● Written exercise
Copy every one of the lines below character for character, changing nothing.

## start Source records

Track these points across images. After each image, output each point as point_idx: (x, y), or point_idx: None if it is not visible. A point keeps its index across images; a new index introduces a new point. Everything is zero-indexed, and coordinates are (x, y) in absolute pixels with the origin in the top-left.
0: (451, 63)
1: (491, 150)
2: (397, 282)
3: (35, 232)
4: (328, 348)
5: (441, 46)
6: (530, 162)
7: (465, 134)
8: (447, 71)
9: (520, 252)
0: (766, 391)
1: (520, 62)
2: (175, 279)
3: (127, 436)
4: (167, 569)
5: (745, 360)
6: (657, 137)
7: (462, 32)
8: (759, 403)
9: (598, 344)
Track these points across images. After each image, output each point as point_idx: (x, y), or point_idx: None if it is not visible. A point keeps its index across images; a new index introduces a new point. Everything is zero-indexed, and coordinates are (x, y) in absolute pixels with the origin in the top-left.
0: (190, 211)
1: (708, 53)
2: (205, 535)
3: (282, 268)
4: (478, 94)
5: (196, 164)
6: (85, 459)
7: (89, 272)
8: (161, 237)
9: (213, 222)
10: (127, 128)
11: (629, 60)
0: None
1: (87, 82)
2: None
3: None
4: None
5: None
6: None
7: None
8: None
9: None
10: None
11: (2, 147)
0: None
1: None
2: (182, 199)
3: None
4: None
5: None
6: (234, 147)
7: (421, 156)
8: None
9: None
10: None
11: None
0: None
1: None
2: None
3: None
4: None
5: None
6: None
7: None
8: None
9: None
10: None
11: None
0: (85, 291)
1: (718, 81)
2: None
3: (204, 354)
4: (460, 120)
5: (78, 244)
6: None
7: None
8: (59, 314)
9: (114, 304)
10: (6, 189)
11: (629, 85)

## end Source records

● Answer to this problem
Track these points across images. After each image, output each point as point_idx: (x, y), or point_idx: None if it is not visible. A point keeps its index across images; a new index introduces a new point. Everything is zero-indexed, and coordinates are (x, y) in absolute pixels with the origin in the top-left.
0: (451, 63)
1: (491, 150)
2: (397, 282)
3: (35, 232)
4: (328, 348)
5: (441, 46)
6: (530, 162)
7: (465, 134)
8: (447, 71)
9: (520, 252)
0: (766, 391)
1: (520, 62)
2: (175, 279)
3: (127, 436)
4: (167, 569)
5: (745, 360)
6: (657, 137)
7: (462, 32)
8: (759, 403)
9: (598, 344)
Track these points across images. After each image, output each point as point_idx: (x, y), or point_idx: None if it is not visible. A point keeps its index across images; a new index introduces a new point. Everything is zero-indexed, and coordinates are (x, y) in absolute pixels with the origin in the top-left.
0: (190, 211)
1: (708, 53)
2: (205, 535)
3: (282, 268)
4: (478, 94)
5: (196, 164)
6: (85, 459)
7: (89, 272)
8: (161, 237)
9: (213, 222)
10: (127, 128)
11: (629, 60)
0: None
1: (87, 82)
2: None
3: None
4: None
5: None
6: None
7: None
8: None
9: None
10: None
11: (2, 147)
0: None
1: None
2: (182, 199)
3: None
4: None
5: None
6: (234, 147)
7: (421, 156)
8: None
9: None
10: None
11: None
0: None
1: None
2: None
3: None
4: None
5: None
6: None
7: None
8: None
9: None
10: None
11: None
0: (85, 291)
1: (718, 81)
2: None
3: (204, 354)
4: (460, 120)
5: (78, 244)
6: None
7: None
8: (59, 314)
9: (114, 304)
10: (6, 189)
11: (629, 85)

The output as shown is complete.